At Stourton Junction we carried straight on.  Last time we came this way we turned right up the locks of the Stourbridge Canal, so we actually haven’t done the section of the Staffs and Worcester between Stourton Junction and Autherley Junction with this boat, only in a hire boat and on Debdale.

We carried on to just above Greensforge Lock, mooring up at gone 5pm.  I can’t even remember the last time we stopped so late!

15 miles, 14 locks.  (186 miles, 177 locks)

Wednesday 25 September 2019

Autumn Cruise: Day 17

There was lots more rain in the night, but the forecast promised a dry but dull day.  We set off from Netherwich Basin at 8am, the first boat to leave.  There’s a couple of miles through the outskirts of Droitwich and then the tiny village of Salwarpe before the first lock.

As we progressed down the locks, which all needed to be turned, we encountered increasingly grumpy fishermen.  Some of them told us the Severn was shut; we suspect that really they just didn’t think we should be disturbing their fishing.  The lady who lives in the cottage by Lock 4 was worried by the amount of water above the lock — it was pretty much level with the lock landing.  While in the lock, I phoned the lock keeper at Holt Lock on the Severn, who said conditions were normal and the river very much open.

At Mildenham Mill Lock a boat was approaching the come up as we left.  It turned out it was a hire boat we’d also crossed with the other day as we came out of Worcester, because they said exactly the same today as then: they looked at the Lord Vernon’s Wharf on the side of our boat and told us they live near there.  It makes a nice change from people asking where it is, which happens very frequently.
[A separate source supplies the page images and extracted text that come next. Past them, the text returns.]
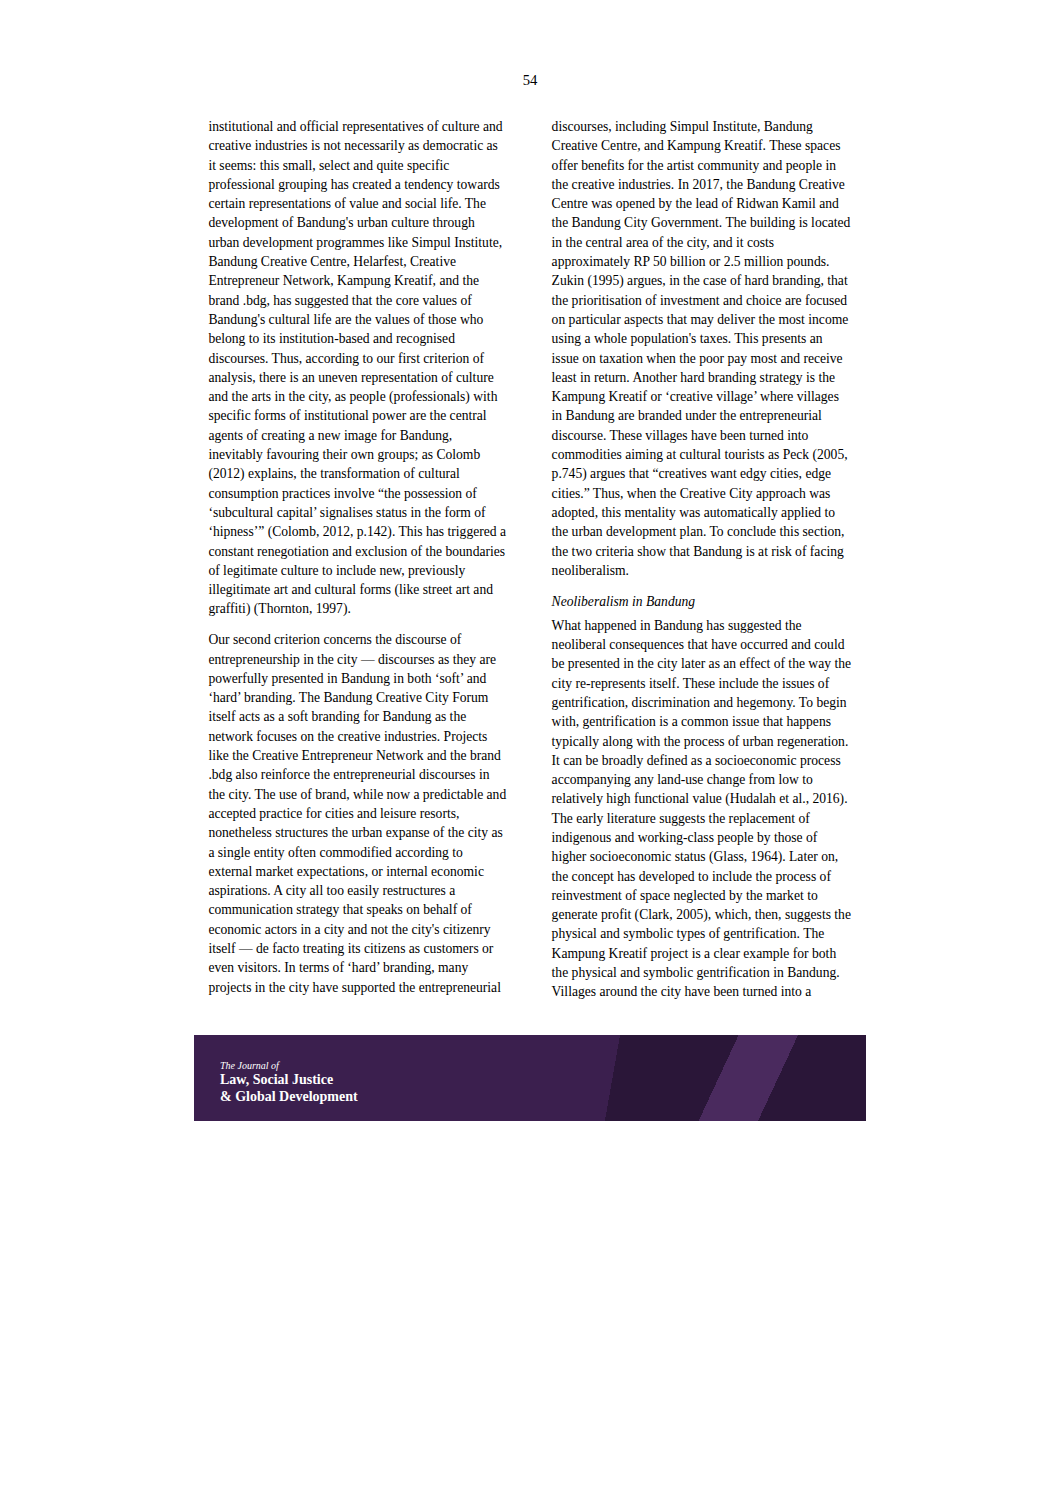54
institutional and official representatives of culture and creative industries is not necessarily as democratic as it seems: this small, select and quite specific professional grouping has created a tendency towards certain representations of value and social life. The development of Bandung's urban culture through urban development programmes like Simpul Institute, Bandung Creative Centre, Helarfest, Creative Entrepreneur Network, Kampung Kreatif, and the brand .bdg, has suggested that the core values of Bandung's cultural life are the values of those who belong to its institution-based and recognised discourses. Thus, according to our first criterion of analysis, there is an uneven representation of culture and the arts in the city, as people (professionals) with specific forms of institutional power are the central agents of creating a new image for Bandung, inevitably favouring their own groups; as Colomb (2012) explains, the transformation of cultural consumption practices involve “the possession of ‘subcultural capital’ signalises status in the form of ‘hipness’” (Colomb, 2012, p.142). This has triggered a constant renegotiation and exclusion of the boundaries of legitimate culture to include new, previously illegitimate art and cultural forms (like street art and graffiti) (Thornton, 1997).
Our second criterion concerns the discourse of entrepreneurship in the city — discourses as they are powerfully presented in Bandung in both ‘soft’ and ‘hard’ branding. The Bandung Creative City Forum itself acts as a soft branding for Bandung as the network focuses on the creative industries. Projects like the Creative Entrepreneur Network and the brand .bdg also reinforce the entrepreneurial discourses in the city. The use of brand, while now a predictable and accepted practice for cities and leisure resorts, nonetheless structures the urban expanse of the city as a single entity often commodified according to external market expectations, or internal economic aspirations. A city all too easily restructures a communication strategy that speaks on behalf of economic actors in a city and not the city's citizenry itself — de facto treating its citizens as customers or even visitors. In terms of ‘hard’ branding, many projects in the city have supported the entrepreneurial discourses, including Simpul Institute, Bandung Creative Centre, and Kampung Kreatif. These spaces offer benefits for the artist community and people in the creative industries. In 2017, the Bandung Creative Centre was opened by the lead of Ridwan Kamil and the Bandung City Government. The building is located in the central area of the city, and it costs approximately RP 50 billion or 2.5 million pounds. Zukin (1995) argues, in the case of hard branding, that the prioritisation of investment and choice are focused on particular aspects that may deliver the most income using a whole population's taxes. This presents an issue on taxation when the poor pay most and receive least in return. Another hard branding strategy is the Kampung Kreatif or ‘creative village’ where villages in Bandung are branded under the entrepreneurial discourse. These villages have been turned into commodities aiming at cultural tourists as Peck (2005, p.745) argues that “creatives want edgy cities, edge cities.” Thus, when the Creative City approach was adopted, this mentality was automatically applied to the urban development plan. To conclude this section, the two criteria show that Bandung is at risk of facing neoliberalism.
Neoliberalism in Bandung
What happened in Bandung has suggested the neoliberal consequences that have occurred and could be presented in the city later as an effect of the way the city re-represents itself. These include the issues of gentrification, discrimination and hegemony. To begin with, gentrification is a common issue that happens typically along with the process of urban regeneration. It can be broadly defined as a socioeconomic process accompanying any land-use change from low to relatively high functional value (Hudalah et al., 2016). The early literature suggests the replacement of indigenous and working-class people by those of higher socioeconomic status (Glass, 1964). Later on, the concept has developed to include the process of reinvestment of space neglected by the market to generate profit (Clark, 2005), which, then, suggests the physical and symbolic types of gentrification. The Kampung Kreatif project is a clear example for both the physical and symbolic gentrification in Bandung. Villages around the city have been turned into a
The Journal of Law, Social Justice & Global Development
At the bottom two locks, the electronic boards said the Severn was in the green in the direction we were going, but had rising levels in the opposite direction.  This changed to falling levels while we waited.  The Severn had more of a flow on it today though, as it was a bit of a job to get off the side and turn up the river from the bottom lock.  Adrian likes the house which overlooks the lock and the junction.

Of course we could have come past here on Sunday — Hawford Junction being just four miles and one lock up the river from where we turned off at Diglis in Worcester.  Instead we have done 16 miles and 32 locks.

Once out on the Severn the sun came up, much to everyone’s surprise.  I fired up the VHF radio and called the lockie at Holt Lock as we approached, so he could set the lock for us.  Just before it is Holt Bridge, which had some nice reflections underneath off the water.

Above Holt Lock we passed the Edward Elgar.  It’s a strange looking boat — it’s not immediately obvious which is the back and which is the front.

The Hampstall Inn looks pretty smart, but the elaborate sign on the front sports a good example of a greengrocer’s apostrophe.  For some reason, though, only the real ales get one while the wines and spirits have to do without.

I radioed Lincombe Lock, and the lockie there said we were already in sight.  There is a camera pointing down the river, because the lock itself is round a corner.

We arrived at Stourport and stopped on the pontoons on the river so I could go and set the locks up to the basins.  There are two staircase pairs, and you have to check there’s no-one coming the other way because there’s no room to pass in the middle.  Having done that I set the bottom lock and signalled to Adrian to bring the boat in.

The two staircases are strangely aligned and it’s a job to get cleanly from one to the other.

As the boat came into the top lock the heavens opened, and we got drenched again.

I walked round to the other side of the basins while Adrian brought the boat.  We’d decided that if the one visitor mooring was free we’d stay in the basin, but if not we’d go up the lock.  A boater was looking on nervously; it turned out he’d set York Road Lock but then waited for the rain to pass, and was a bit worried we were going to go straight into his lock.  We moored up with a great view from the galley window, and the new tv aerial also works here.